Understanding Young Consumers: Cognitive Abilities and Task Conditions

Deborah Roedder John, University of Wisconsin-Madison
ABSTRACT - Over a decade of research has been devoted to assessing the extent to which children can understand advertising messages and product claims, evaluate and judge product alternatives, and make informed product choices. The majority of studies in this area have focused on the issue of whether or not children are able to perform consumer tasks such as evaluating advertising and judging advertised products. In doing so, evidence has accumulated which supports the view that many children, particularly young children, cannot critically evaluate advertising claims and advertised products, cannot direct their attention to important aspects of commercial messages, cannot adequately judge the value of product alternatives, and cannot use product information effectively in making product choices. Findings such as these have contributed to our understanding of children's consumer abilities and have also provided valuable input into public policy concerns regarding children.
[ to cite ]:
Deborah Roedder John (1986) ,"Understanding Young Consumers: Cognitive Abilities and Task Conditions", in NA - Advances in Consumer Research Volume 13, eds. Richard J. Lutz, Provo, UT : Association for Consumer Research, Pages: 648.

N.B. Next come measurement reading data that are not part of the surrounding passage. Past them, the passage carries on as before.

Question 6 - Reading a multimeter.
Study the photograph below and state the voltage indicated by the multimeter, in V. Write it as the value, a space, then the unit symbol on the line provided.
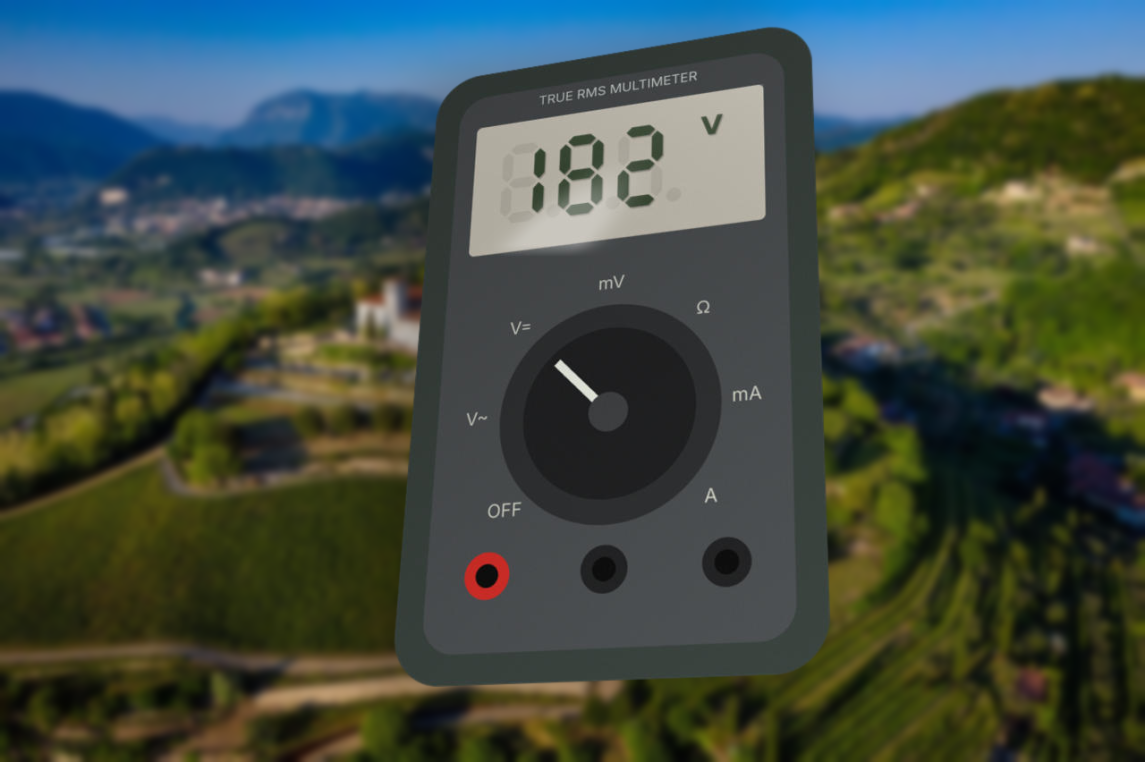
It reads 182 V
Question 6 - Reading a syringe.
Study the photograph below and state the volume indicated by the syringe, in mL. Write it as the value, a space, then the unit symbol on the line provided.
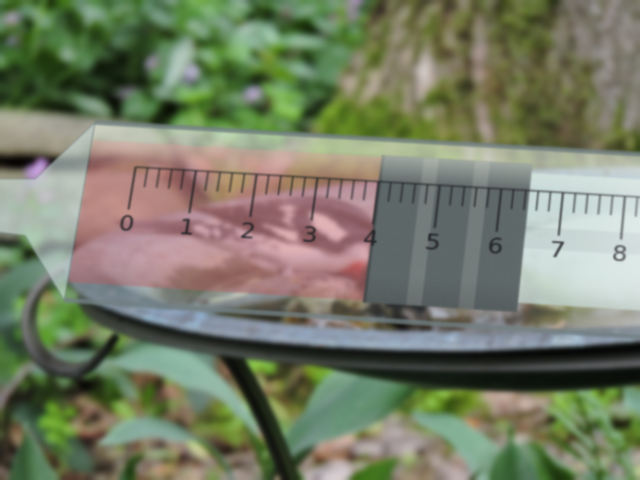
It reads 4 mL
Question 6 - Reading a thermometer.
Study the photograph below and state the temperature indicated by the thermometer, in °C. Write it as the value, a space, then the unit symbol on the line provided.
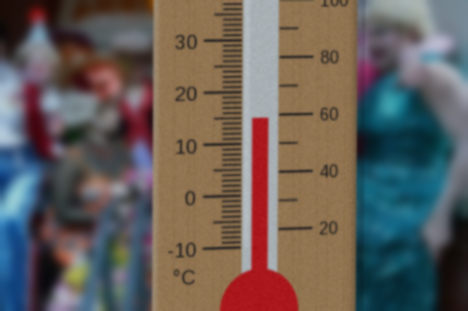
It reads 15 °C
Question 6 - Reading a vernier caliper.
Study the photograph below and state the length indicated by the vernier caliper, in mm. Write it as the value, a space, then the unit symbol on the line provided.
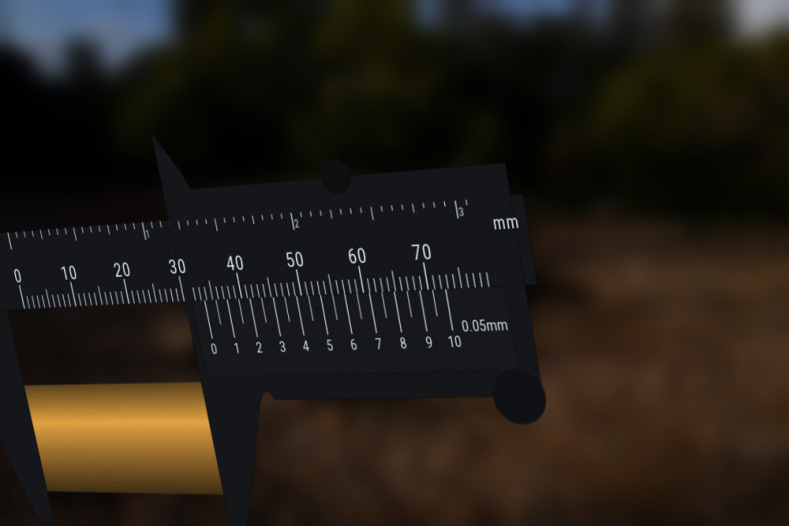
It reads 33.6 mm
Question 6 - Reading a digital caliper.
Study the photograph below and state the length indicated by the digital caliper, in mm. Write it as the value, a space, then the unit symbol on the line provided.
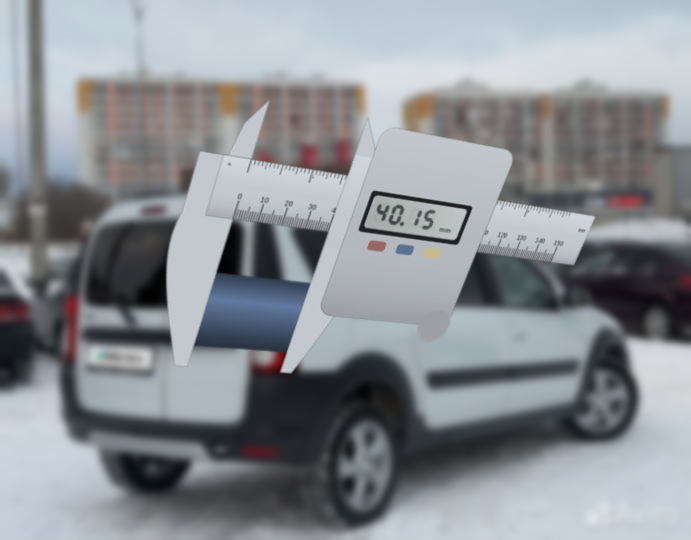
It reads 40.15 mm
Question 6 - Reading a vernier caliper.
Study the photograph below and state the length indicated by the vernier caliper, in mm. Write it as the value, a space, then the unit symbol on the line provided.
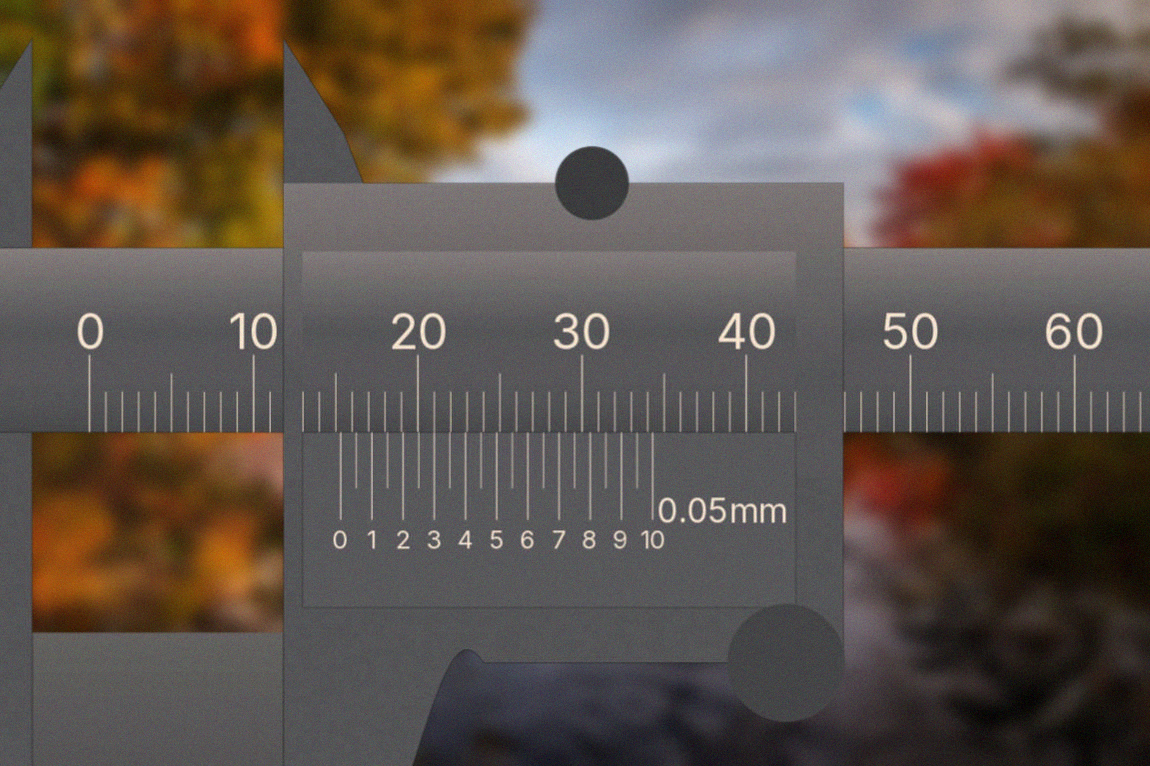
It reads 15.3 mm
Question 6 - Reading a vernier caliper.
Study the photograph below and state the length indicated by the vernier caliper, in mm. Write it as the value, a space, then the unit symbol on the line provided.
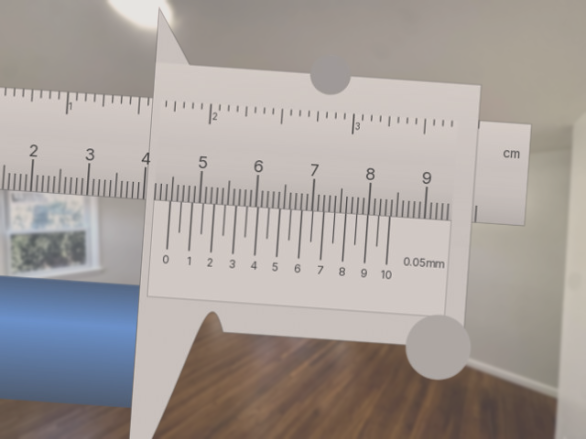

Advances in Consumer Research Volume 13, 1986      Page 648

UNDERSTANDING YOUNG CONSUMERS: COGNITIVE ABILITIES AND TASK CONDITIONS

Deborah Roedder John, University of Wisconsin-Madison

ABSTRACT -

Over a decade of research has been devoted to assessing the extent to which children can understand advertising messages and product claims, evaluate and judge product alternatives, and make informed product choices. The majority of studies in this area have focused on the issue of whether or not children are able to perform consumer tasks such as evaluating advertising and judging advertised products. In doing so, evidence has accumulated which supports the view that many children, particularly young children, cannot critically evaluate advertising claims and advertised products, cannot direct their attention to important aspects of commercial messages, cannot adequately judge the value of product alternatives, and cannot use product information effectively in making product choices. Findings such as these have contributed to our understanding of children's consumer abilities and have also provided valuable input into public policy concerns regarding children.

Despite the contributions of this line of inquiry, current research in developmental psychology suggests that we should shift our research focus from the question of whether or not children have certain abilities to the issue of when children can be expected to exhibit these abilities. This view is supported by a large body of developmental research which documents the fact that children's abilities are seldom exhibited in an all-or-none fashion--children perform well under some task conditions but not others. In consumer settings, for example, children's ability to understand advertising claims may depend on the terminology used to describe the claim and the amount of commercial time devoted to describing the claim.

By failing to investigate potential factors such as these which may affect children's performance, it is quite possible that we have either underestimated or overestimated children's consumer skills and abilities. This possibility is particularly unsettling due to the fact that past results regarding children's abilities have been the cornerstone for regulatory policies toward marketing to children. Thus, there is a need to extend our scope of investigation beyond the current focus to one which includes a consideration of conditions under which children's abilities can be expected to surface.

This paper examines several classes of factors or conditions which have the potential to influence children's consumer abilities. Based on recent findings from developmental psychology, four types of task factors appear to be influential in this regard: information quantity, information format, instruction set, and response format. Information quantity refers to the number of informational units or chunks that must be processed in completing some task. Large amounts of information are typically more demanding and require more processing skill. Information format pertains to the manner in which task-relevant information is presented. Some formats are more conducive to processing information than others. Instruction sets refer to instructions or directions given to subjects regarding task performance. Instruction sets often provide guidance and suggest strategies to enhance performance on the task. Finally, response format pertains to the manner in which subjects are required to respond to the task. Some methods for measuring performance place greater processing burdens on subjects than others. Evidence pertaining to each of these factors is reviewed and implications for future research are identified.